Will The National League Ever Win the All-Star Game Ever Again?

Sports Illustrated reports on the game:

SAN FRANCISCO (AP) -- On a night of tricky hops, Ichiro Suzuki and the American League also bounced back to win.

Instead of a Barry Bonds splash shot, the defining hit at Tuesday's All-Star game was Suzuki's inside-the-park home run, the first in the game's history.

Suzuki lined a go-ahead, two-run drive off the right-field wall in the fifth inning, Carl Crawford and Victor Martinez later hit conventional shots and the Americans made it 10 straight over the Nationals, holding on for a 5-4 victory.

BTW, what do you guys think about the "home-field advantage" for the World Series being based on the outcome of this game? Personally, I think it's stupid.

Thoughts?

Posted by anthony at July 11, 2007 09:23 AM | TrackBack
Comments

I believe they do the whole home field advantage thing to make the game worth something. A few years ago the game went into a number of extra innings before Selig called the game and there was no winner. People were ticked off. So they added this home field advantage thingy. I also think it's stupid.

The whole purpose of a record coming out of the regular season is to earn a playoff spot and home field advantage. It seems to me that the team with the better record also ought to have home field in the World Series.

Posted by: Jeff Kerr at July 11, 2007 12:34 PM

how do they determine home field advantage now?

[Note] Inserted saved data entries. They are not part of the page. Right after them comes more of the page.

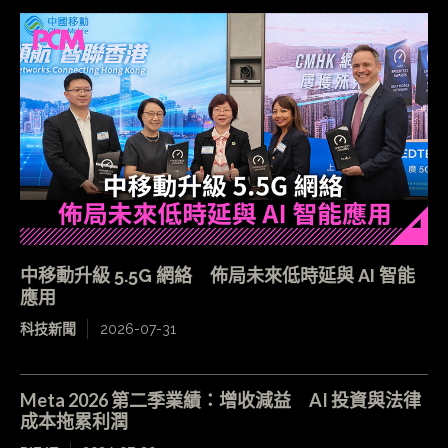
中移動升級 5.5G 網絡 佈局未來低時延與 AI 智能
應用
科技新聞
2026-07-31
Meta 2026 第二季業績：增收減益 AI 投資與法律
成本拖累利潤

Posted by: Tyler at July 11, 2007 05:56 PM

Determined by the best record of the two teams playing each other. It's a joke that they did this to a game that is an "exibition". In the last 20 years over 80% of the teams with homefield have won.
This was a horrible idea.

Posted by: kevin at July 11, 2007 07:07 PM

kevin, agreed. Absolutely horrible!

Posted by: Anthony at July 11, 2007 07:34 PM

Tyler,

Right now, home field advantage in the WS is determined by the All-Star game. Whichever league wins the A-S game, the team from that league has home field advantage in the WS.

Posted by: Jeff Kerr at July 11, 2007 08:44 PM

Had Larussa pinch-hit Pujols, the title of this post would be very different. :-)

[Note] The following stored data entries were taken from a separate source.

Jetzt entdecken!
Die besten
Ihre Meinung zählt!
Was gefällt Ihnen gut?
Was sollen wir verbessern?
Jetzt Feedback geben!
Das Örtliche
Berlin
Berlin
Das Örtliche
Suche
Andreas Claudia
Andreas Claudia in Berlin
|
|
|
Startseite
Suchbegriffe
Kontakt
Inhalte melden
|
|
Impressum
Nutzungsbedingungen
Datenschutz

Posted by: Brad at July 12, 2007 08:24 AM

I think the decision to give home field advantage to the A-S winner is really unsportsmanlike. Home field advantage should be--as it used to be--based on the season record. Let the exhibition game remain an exhibition game.

Posted by: dramaturge at July 12, 2007 01:40 PM

they should let the winning league have one of their own cities host the next year (though I think they plan those things years ahead), but the home field advantage is totally bogus and wrong!

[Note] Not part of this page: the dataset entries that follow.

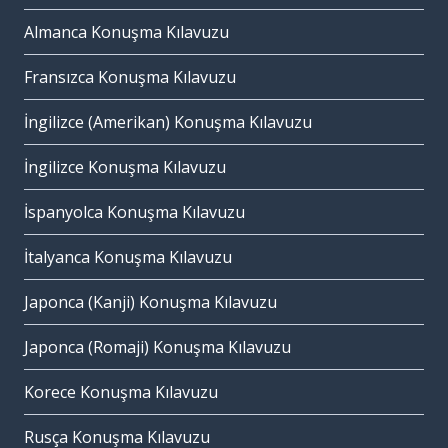
Almanca Konuşma Kılavuzu
Fransızca Konuşma Kılavuzu
İngilizce (Amerikan) Konuşma Kılavuzu
İngilizce Konuşma Kılavuzu
İspanyolca Konuşma Kılavuzu
İtalyanca Konuşma Kılavuzu
Japonca (Kanji) Konuşma Kılavuzu
Japonca (Romaji) Konuşma Kılavuzu
Korece Konuşma Kılavuzu
Rusça Konuşma Kılavuzu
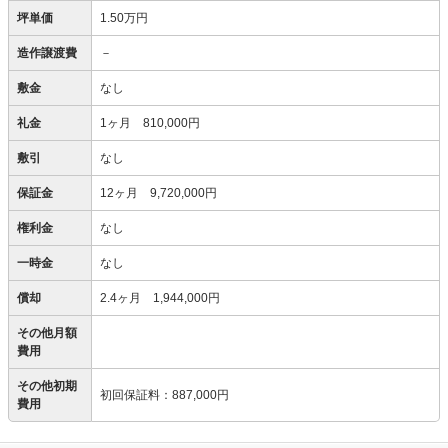
坪単価
1.50万円
造作譲渡費
－
敷金
なし
礼金
1ヶ月 810,000円
敷引
なし
保証金
12ヶ月 9,720,000円
権利金
なし
一時金
なし
償却
2.4ヶ月 1,944,000円
その他月額
費用
その他初期
初回保証料
：
887,000円
費用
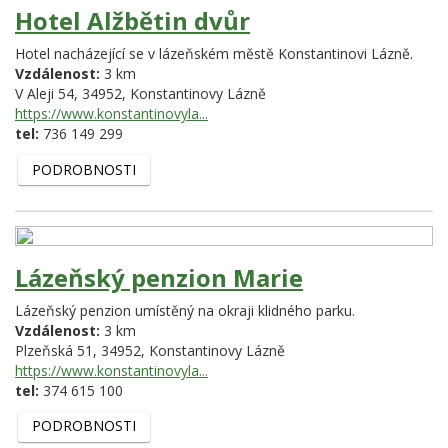
Hotel Alžbětin dvůr
Hotel nacházející se v lázeňském městě Konstantinovi Lázně.
Vzdálenost:
3 km
V Aleji 54,
34952,
Konstantinovy Lázně
https://www.konstantinovyla...
tel:
736 149 299
PODROBNOSTI
Lázeňský penzion Marie
Lázeňský penzion umístěný na okraji klidného parku.
Vzdálenost:
3 km
Plzeňská 51,
34952,
Konstantinovy Lázně
https://www.konstantinovyla...
tel:
374 615 100
PODROBNOSTI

Posted by: Stephen at July 12, 2007 08:33 PM

I think it's fine if the American League wins...otherwise it's lame.

Posted by: Tony Felich at July 16, 2007 01:27 AM

I think this concept is just plain stupide. Best records should determine the home-field advantage. But let me say what I tell others in person. Baseball's popularity has been sagging since that early 90's strike. Moving the mound and home-run derby's don't help.

Mcguire versus Sosa was all the rage a while back, because it was bringing some attention to the sport. Not once was the roid issue brought up. Barry has embraced when he was on the single season record, but when it came down to someone else passing the revered "Babe" (and don't mean Christ at Christmas),the media said let's bring him down, the MLB media figured bad news will give us publicity.

So the home-field-via-the-All-Star-game winner is further media hype to bring attention to an almost dead and dying sport.

People are giving up big loot for PPV's of UFC, Wrestling, and heck NBA,NFL are still more exciting on their bad days, than the World Series if it was Yankees v.s. Dodgers (2 big cities in any sport is worth watching)


I still love checking the games for force of habit back in the day, but really any sport that is springboard for "poor theology" is going to lose its "swagger"! Nuff said.